Divisor on an arithmetic surface and “base change”

Fix a number field $K$ with ring of integers $O_K$; moreover $\sigma:K\to \mathbb C$ is an embedding of fields. Let $X\to\operatorname{Spec} O_K$ be an arithmetic surface ($X$ is regular and projective amd geometrically irreducible) and let $D=\sum_Yv_Y(D)Y$ be a divisor in $X$.

I was wondering what is the object usually indicated in the literature with the symbol with $D_\sigma$ (see for example Moriwaki's book about Arakelov geometry at page 101, line -6).

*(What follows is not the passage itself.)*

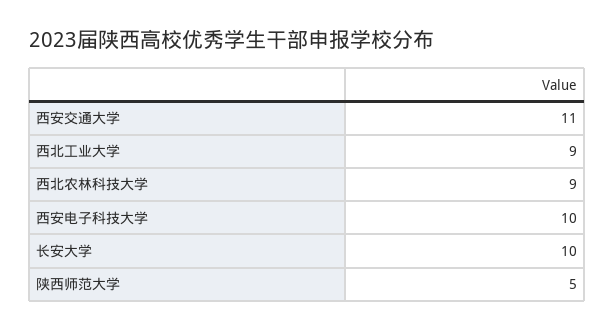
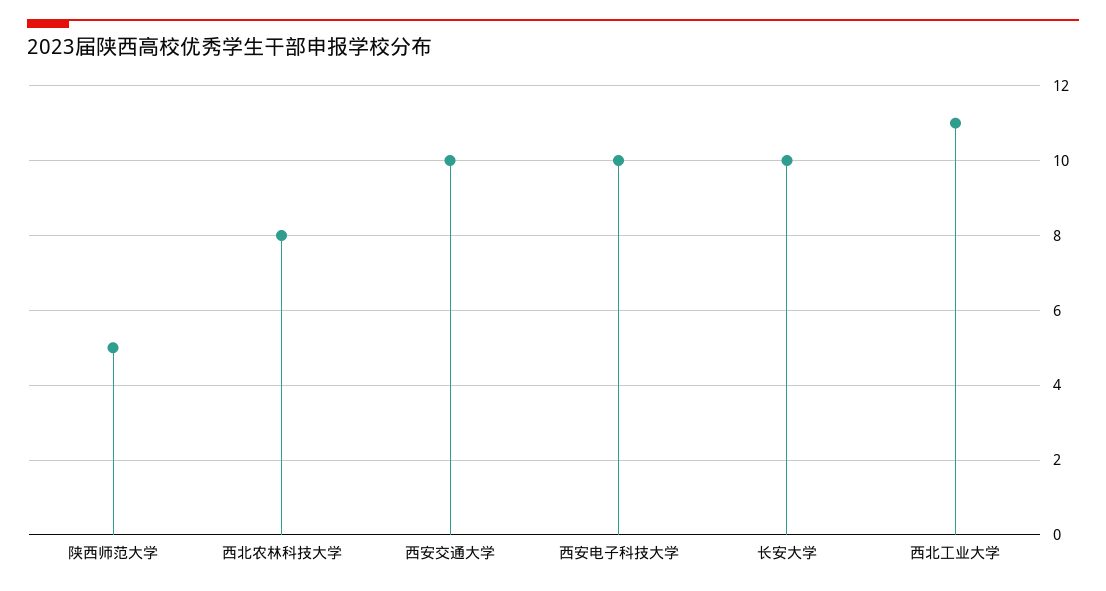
西安交通大学: 11 -> 10
西北工业大学: 9 -> 11
西北农林科技大学: 9 -> 8

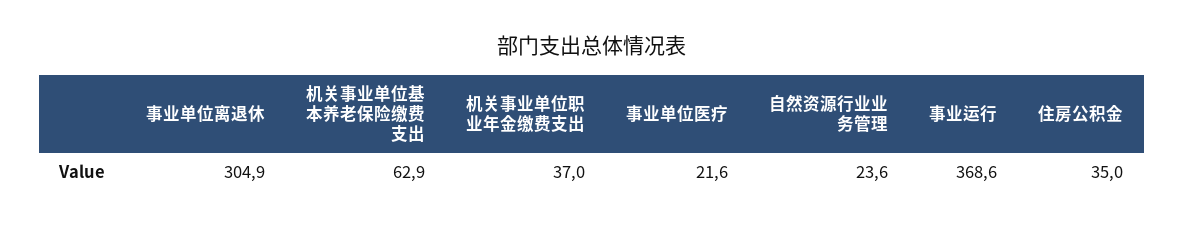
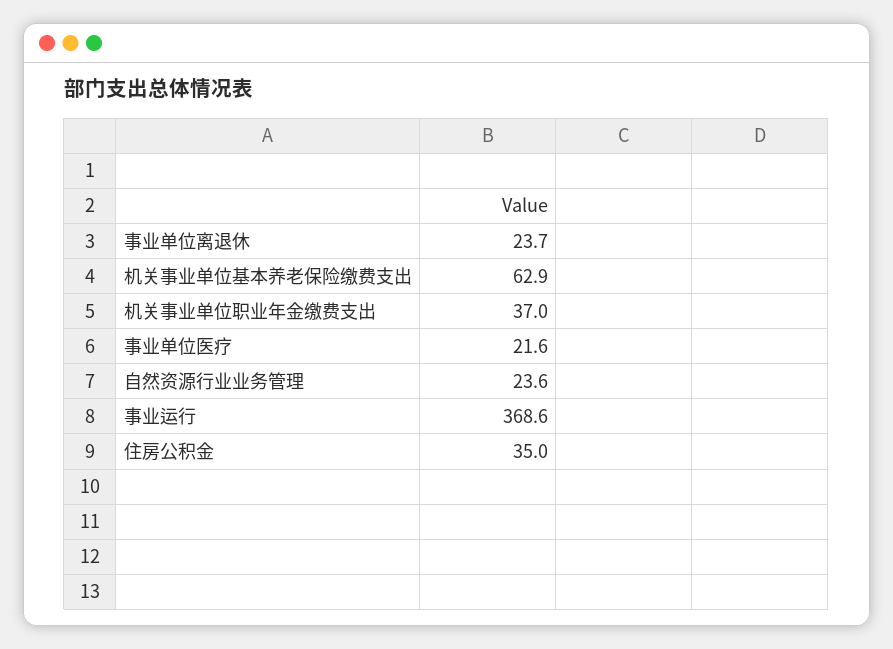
事业单位离退休: 304.9 -> 23.7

Here my guess: Usually $X_\sigma$ is the Riemann surface defined as the base change $X\times_{\operatorname{Spec} O_K}^\sigma \operatorname{Spec} \mathbb C$ through the morpshism $\operatorname{Spec}(\sigma):\operatorname{Spec} \mathbb C\to\operatorname{Spec} O_K$.The pullback of $D$ through the projection $p: X_\sigma\to X$ is a well defined divisor, since $p$ is flat. Therefore we put $D_\sigma:=p^\ast D$.

Is this argument correct?

We have the following two point of views of divisors on a nonsingular variety $X$.
2. Cartier divisor: an element of $H^0(X, \text{Rat}(X)^\times/\mathcal{O}_X^\times)$, that is, data $\{(U_i, f_i)\}_{i = 1, \ldots, n}$ with the following properties.
• $\bigcup U_i = X$ and $f_i$ is a rational function on $U_i$.
• There is a unit function $u_{ij}$ on $U_i \cap U_j$ such that $f_i = u_{ij} f_j$ on $U_i \cap U_j$.
The two point of views are equivalent. The second point of view is better for understanding your question. $D_{\sigma}$ is just the pullback of $D$ by the morphism $X_{\sigma} \to X$.